Search code examples
pythonin-operator

In Python, how is the in operator implemented to work? Does it use the next() method of the iterators?


In Python, it is known that in checks for membership in iterators (lists, dictionaries, etc) and looks for substrings in strings. My question is regarding how in is implemented to achieve all of the following: 1) test for membership, 2) test for substrings and 3) access to the next element in a for-loop. For example, when for i in myList: or if i in myList: is executed, does in call myList.__next__()? If it does call it, how then does it work with strings, given that str objects are not iterators(as checked in Python 2.7) and so do not have the next() method? If a detailed discussion of in's implementation is not possible, would appreciate if a gist of it is supplied here.


Solution

  • A class can define how the in operator works on instances of that class by defining a __contains__ method.

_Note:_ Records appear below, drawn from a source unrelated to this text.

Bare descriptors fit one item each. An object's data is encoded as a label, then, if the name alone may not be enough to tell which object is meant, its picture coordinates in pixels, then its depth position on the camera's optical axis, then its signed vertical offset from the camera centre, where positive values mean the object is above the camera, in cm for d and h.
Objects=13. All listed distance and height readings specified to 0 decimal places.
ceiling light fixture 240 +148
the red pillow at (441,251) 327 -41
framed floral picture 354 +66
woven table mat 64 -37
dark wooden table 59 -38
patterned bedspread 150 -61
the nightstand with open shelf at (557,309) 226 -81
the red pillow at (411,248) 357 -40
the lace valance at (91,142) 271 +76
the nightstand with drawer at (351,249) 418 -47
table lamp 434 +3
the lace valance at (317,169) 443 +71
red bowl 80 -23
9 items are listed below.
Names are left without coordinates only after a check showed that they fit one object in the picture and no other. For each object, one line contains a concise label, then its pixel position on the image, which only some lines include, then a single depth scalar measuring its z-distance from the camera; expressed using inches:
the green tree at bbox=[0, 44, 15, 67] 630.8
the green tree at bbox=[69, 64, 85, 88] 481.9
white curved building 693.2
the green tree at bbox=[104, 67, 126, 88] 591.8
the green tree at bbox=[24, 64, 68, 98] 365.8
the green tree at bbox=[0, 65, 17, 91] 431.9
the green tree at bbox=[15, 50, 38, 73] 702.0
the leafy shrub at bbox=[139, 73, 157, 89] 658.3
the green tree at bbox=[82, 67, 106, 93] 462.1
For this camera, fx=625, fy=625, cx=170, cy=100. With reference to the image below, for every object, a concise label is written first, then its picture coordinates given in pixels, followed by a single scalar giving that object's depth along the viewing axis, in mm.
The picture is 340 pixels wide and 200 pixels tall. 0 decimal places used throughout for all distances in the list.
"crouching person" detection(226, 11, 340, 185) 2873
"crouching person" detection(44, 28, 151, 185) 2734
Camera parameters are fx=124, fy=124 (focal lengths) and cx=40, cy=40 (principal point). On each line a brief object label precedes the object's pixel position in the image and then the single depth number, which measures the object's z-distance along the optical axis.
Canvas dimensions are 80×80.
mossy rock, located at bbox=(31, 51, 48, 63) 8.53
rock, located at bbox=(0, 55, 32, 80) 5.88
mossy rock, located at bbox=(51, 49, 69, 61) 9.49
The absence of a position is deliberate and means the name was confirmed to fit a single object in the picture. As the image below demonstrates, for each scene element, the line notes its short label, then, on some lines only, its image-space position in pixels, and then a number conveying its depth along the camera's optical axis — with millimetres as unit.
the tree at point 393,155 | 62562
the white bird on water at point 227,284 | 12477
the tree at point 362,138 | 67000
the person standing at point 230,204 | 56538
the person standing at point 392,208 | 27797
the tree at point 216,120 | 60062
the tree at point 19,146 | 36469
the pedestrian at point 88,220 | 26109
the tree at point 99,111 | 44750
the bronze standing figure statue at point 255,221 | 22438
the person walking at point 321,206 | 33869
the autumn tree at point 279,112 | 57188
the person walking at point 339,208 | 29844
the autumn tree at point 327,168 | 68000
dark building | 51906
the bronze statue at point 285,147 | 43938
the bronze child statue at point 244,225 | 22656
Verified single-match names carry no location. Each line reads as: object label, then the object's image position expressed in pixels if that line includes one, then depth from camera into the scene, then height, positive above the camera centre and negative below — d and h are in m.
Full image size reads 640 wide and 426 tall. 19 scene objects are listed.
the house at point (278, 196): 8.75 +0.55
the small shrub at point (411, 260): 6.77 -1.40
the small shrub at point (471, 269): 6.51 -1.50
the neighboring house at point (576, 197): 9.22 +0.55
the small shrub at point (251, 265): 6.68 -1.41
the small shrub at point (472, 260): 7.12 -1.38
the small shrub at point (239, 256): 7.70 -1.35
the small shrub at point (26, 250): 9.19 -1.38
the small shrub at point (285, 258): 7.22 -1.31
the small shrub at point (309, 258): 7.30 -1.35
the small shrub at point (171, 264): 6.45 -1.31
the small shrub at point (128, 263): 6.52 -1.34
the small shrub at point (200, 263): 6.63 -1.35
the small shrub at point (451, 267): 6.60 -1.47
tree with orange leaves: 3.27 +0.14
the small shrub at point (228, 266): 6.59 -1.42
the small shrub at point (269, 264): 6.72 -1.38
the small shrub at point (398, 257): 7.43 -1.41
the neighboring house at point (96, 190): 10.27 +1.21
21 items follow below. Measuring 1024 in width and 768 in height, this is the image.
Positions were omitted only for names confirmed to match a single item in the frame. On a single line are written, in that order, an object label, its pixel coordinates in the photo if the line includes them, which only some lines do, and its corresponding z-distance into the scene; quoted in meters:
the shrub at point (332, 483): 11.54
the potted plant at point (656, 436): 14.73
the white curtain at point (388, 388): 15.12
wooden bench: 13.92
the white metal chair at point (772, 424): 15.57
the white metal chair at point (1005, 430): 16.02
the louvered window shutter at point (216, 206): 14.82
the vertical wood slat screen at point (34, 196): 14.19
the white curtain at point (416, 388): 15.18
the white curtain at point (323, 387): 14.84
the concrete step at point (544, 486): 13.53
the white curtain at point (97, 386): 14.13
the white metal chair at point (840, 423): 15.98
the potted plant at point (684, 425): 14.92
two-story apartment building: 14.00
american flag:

    The Python data model documentation says:

    For objects that don’t define __contains__(), the membership test first tries iteration via __iter__(), then the old sequence iteration protocol via __getitem__(), see this section in the language reference.

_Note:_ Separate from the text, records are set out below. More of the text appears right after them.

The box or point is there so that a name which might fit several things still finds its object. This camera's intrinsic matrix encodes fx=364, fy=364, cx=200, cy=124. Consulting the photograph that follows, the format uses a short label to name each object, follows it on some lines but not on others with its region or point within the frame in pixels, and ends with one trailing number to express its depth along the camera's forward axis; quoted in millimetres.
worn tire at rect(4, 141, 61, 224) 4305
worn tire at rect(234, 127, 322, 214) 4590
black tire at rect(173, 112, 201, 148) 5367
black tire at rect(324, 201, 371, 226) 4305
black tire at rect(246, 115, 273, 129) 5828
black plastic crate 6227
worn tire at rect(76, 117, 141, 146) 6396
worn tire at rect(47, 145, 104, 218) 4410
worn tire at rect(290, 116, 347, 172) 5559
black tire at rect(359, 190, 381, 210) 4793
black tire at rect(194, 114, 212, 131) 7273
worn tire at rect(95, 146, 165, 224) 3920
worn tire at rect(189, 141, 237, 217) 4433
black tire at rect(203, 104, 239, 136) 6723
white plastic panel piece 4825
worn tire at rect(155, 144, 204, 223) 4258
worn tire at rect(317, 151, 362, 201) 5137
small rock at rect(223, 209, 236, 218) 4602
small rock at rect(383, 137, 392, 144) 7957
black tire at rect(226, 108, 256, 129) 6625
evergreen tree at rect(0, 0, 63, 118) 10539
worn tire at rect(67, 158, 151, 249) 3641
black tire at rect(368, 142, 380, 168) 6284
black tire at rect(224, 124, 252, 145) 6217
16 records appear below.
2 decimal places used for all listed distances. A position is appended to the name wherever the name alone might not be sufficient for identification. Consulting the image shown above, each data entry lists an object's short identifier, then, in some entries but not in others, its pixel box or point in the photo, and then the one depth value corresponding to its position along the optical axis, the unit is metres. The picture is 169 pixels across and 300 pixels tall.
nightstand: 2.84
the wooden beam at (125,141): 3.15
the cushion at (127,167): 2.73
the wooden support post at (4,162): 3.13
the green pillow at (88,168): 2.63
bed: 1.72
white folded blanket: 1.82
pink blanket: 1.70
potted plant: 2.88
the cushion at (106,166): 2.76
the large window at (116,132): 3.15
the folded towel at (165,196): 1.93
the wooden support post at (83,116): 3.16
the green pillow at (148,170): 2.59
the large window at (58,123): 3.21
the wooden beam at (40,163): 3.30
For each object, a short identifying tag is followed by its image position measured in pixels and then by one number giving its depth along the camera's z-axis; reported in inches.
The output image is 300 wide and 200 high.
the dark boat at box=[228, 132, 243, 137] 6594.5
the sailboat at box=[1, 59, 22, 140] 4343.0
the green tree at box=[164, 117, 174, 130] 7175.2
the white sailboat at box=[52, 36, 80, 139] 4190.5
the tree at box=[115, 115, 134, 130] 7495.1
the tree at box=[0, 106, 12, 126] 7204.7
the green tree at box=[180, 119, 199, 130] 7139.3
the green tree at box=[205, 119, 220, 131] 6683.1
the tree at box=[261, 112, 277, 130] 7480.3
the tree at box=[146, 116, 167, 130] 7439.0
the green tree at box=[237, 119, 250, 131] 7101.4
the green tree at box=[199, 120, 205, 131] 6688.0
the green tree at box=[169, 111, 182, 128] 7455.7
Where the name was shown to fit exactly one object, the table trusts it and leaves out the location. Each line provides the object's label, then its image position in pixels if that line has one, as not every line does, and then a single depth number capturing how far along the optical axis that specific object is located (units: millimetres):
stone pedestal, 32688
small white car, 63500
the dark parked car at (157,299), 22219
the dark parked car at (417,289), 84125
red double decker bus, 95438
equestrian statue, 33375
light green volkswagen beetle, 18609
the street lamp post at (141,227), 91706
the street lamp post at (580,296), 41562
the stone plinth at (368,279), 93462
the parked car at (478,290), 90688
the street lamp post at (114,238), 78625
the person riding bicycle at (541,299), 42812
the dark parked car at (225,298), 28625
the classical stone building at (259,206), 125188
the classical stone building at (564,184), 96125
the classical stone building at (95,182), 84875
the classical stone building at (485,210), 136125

    Section 6.10.2, "Membership test operations", of the Python language reference has this to say:

    The operators in and not in test for membership. x in s evaluates to True if x is a member of s, and False otherwise. x not in s returns the negation of x in s. All built-in sequences and set types support this as well as dictionary, for which in tests whether the dictionary has a given key. For container types such as list, tuple, set, frozenset, dict, or collections.deque, the expression x in y is equivalent to any(x is e or x == e for e in y).

    For the string and bytes types, x in y is True if and only if x is a substring of y. An equivalent test is y.find(x) != -1. Empty strings are always considered to be a substring of any other string, so "" in "abc" will return True.

    For user-defined classes which define the __contains__() method, x in y returns True if y.__contains__(x) returns a true value, and False otherwise.

    For user-defined classes which do not define __contains__() but do define __iter__(), x in y is True if some value z with x == z is produced while iterating over y. If an exception is raised during the iteration, it is as if in raised that exception.

    Lastly, the old-style iteration protocol is tried: if a class defines __getitem__(), x in y is True if and only if there is a non-negative integer index i such that x == y[i], and all lower integer indices do not raise IndexError exception. (If any other exception is raised, it is as if in raised that exception).

    The operator not in is defined to have the inverse true value of in.

    As a comment indicates above, the expression operator in is distinct from the keyword in which forms a part of the for statement. In the Python grammar, the in is "hardcoded" as a part of the syntax of for:

    for_stmt ::=  "for" target_list "in" expression_list ":" suite
                  ["else" ":" suite]
    

    So in the context of a for statement, in doesn't behave as an operator, it's simply a syntactic marker to separate the target_list from the expression_list.